Abstract

Stress-induced hyperglycaemia commonly occurred in the ICU. It is known that the majority of the ICU centre in Malaysia is using intensive insulin therapy (IIT) protocol in order to control glucose level in critically ill patient blood within the targeted level to achieve required safety goals. However, alterations to the current practice needed to be considered to minimize the risk of hypoglycaemia and mortality while reducing the case of hyperglycaemia event. Therefore, the objective of this research paper is to weigh and evaluate the performance of a modern practice known as Stochastic Targeted (STAR) Protocol in managing blood glucose (BG) levels in Malaysia ICU cohort and to compare its performance between the three participating hospitals (HTAA, HUSM and PPUM) via MATLAB simulations.

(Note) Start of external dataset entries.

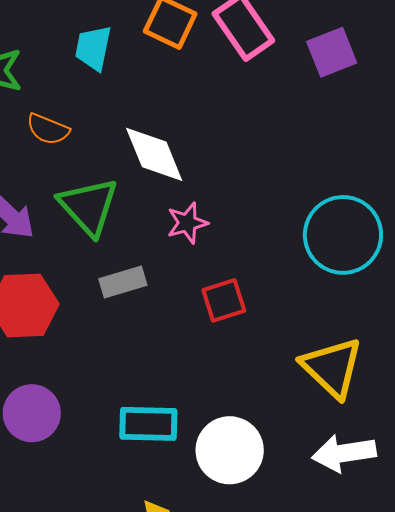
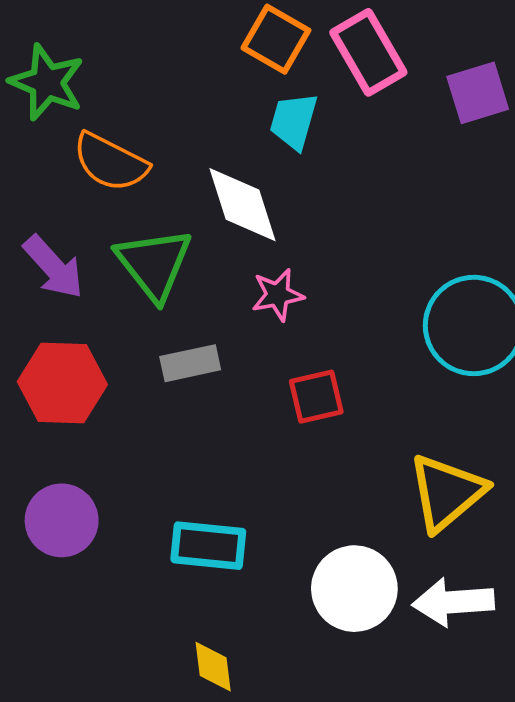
cyan trapezoid: (93, 48) -> (294, 121), moved
orange semicircle: (48, 129) -> (110, 162), size x1.4
yellow triangle: (332, 368) -> (447, 492), turned 32
white circle: (230, 450) -> (354, 589), moved

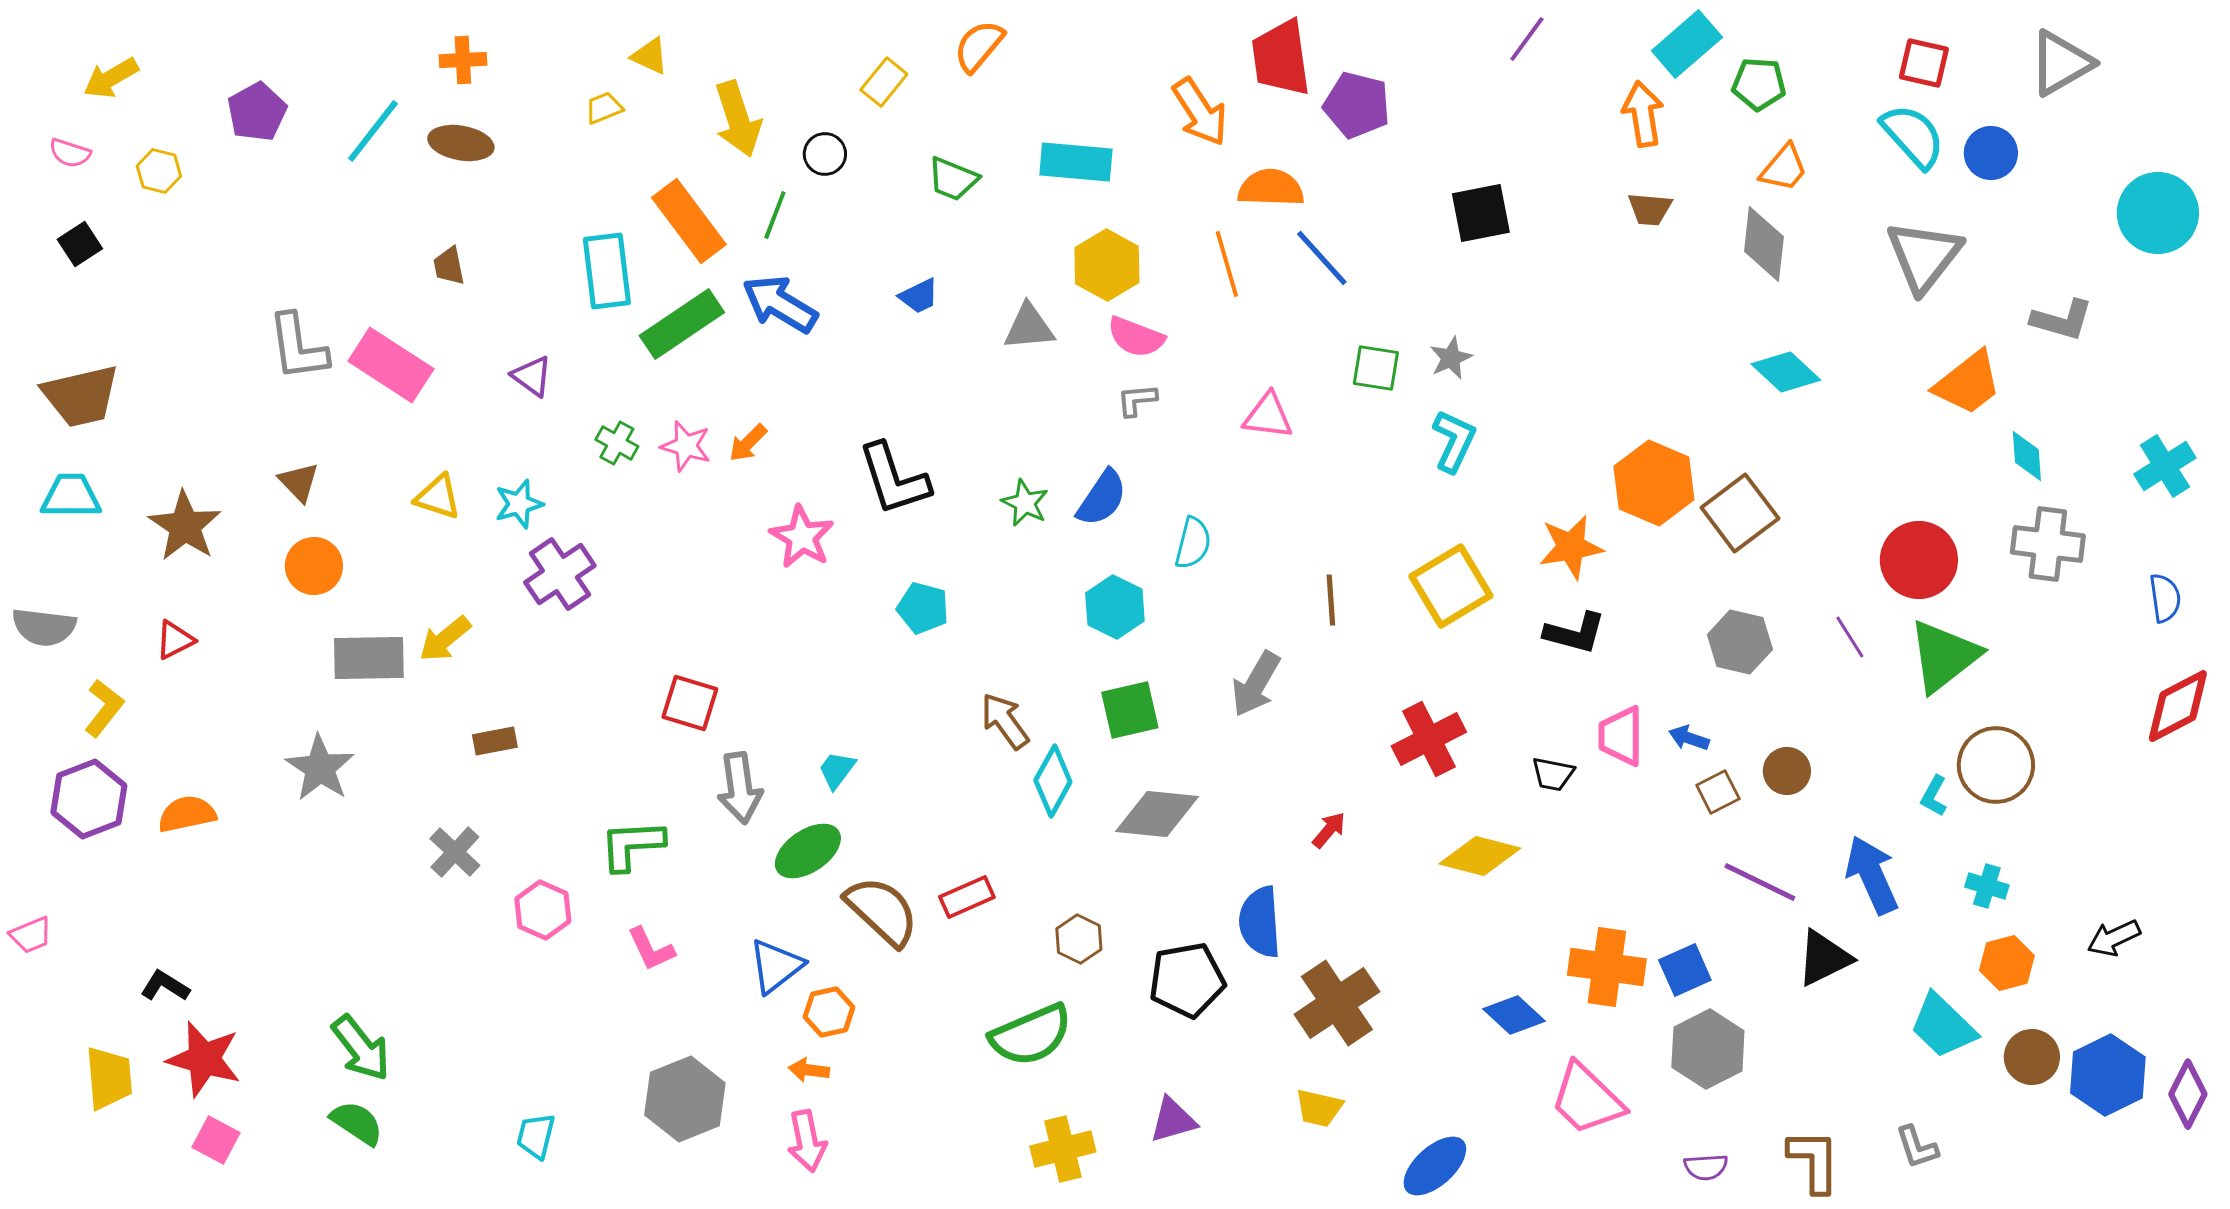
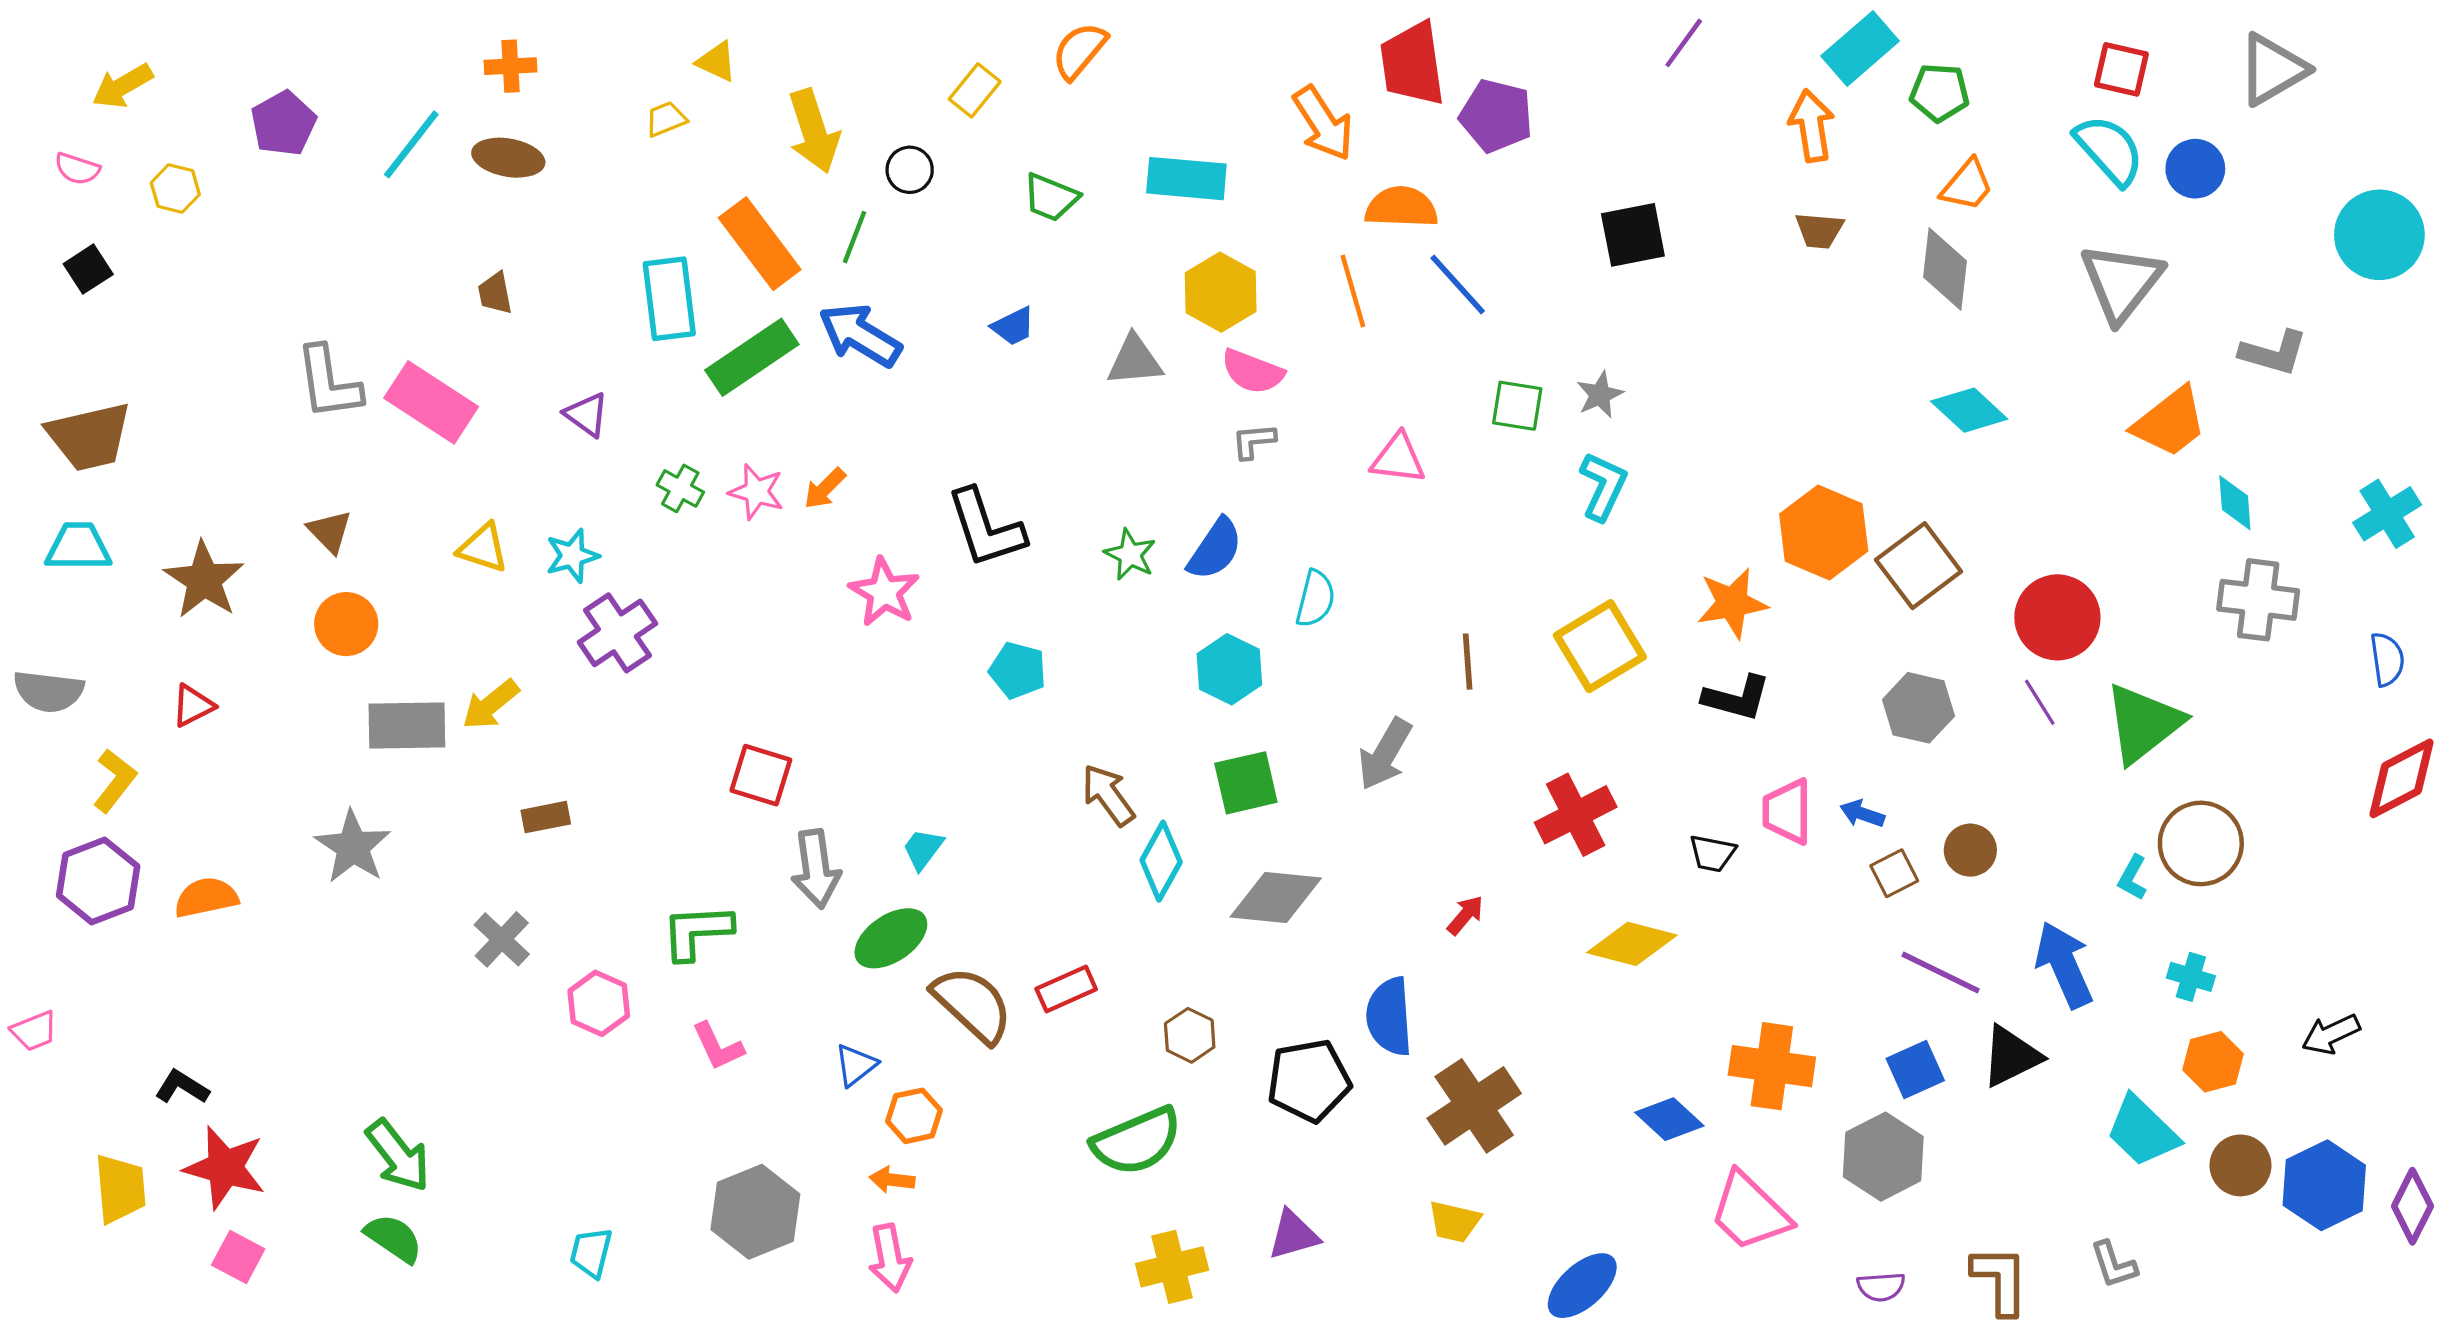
red circle: (1919, 560) -> (2057, 617), moved
blue triangle: (776, 966) -> (856, 1065), size x0.7
blue square: (1685, 970) -> (1915, 1070), moved

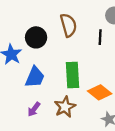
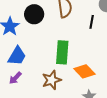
blue trapezoid: (35, 77) -> (17, 56), moved
purple arrow: (34, 109) -> (15, 78), moved

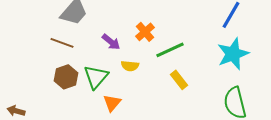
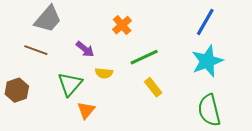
orange cross: (145, 32) -> (122, 25), moved
brown hexagon: (66, 77) -> (17, 90), moved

STAR is a tablet-computer based protocols that provide patient-specific glucose control framework accounting for patient variability with a stochastically derived maximum 5% risk of hypoglycaemia events. The in-silico trials were simulated with controlled goal feed (GF) and without GF. Only one type of nutrition is considered in this study, which is Glucerna. The results show that all three ICU centre with STAR simulation have a tight glycemic control with HTAA (83.6%), HUSM (76.8%) and PPUM (80.6%) in terms of BG within the targeted band of 4.0–10.0 mmol/L. Also, the median BG measurement level and insulin secretion shows decrease in percentage for all ICU cohort, HTAA (12.3%; 30.2%), HUSM (21.6%; 9.9%) and PPUM (17.9%; 13.3%). The insulin sensitivity (SI) of STAR simulations have a significant increase when compared with IIT protocol, HTAA (26.1%), HUSM (33.3%) and PPUM (50%). The Kruskal-Wallis test was utilized to test the BG, SI and insulin secretion median. There are significant differences between IIT protocol and STAR simulations among the three cohorts ICU centre with p-value < 0.05.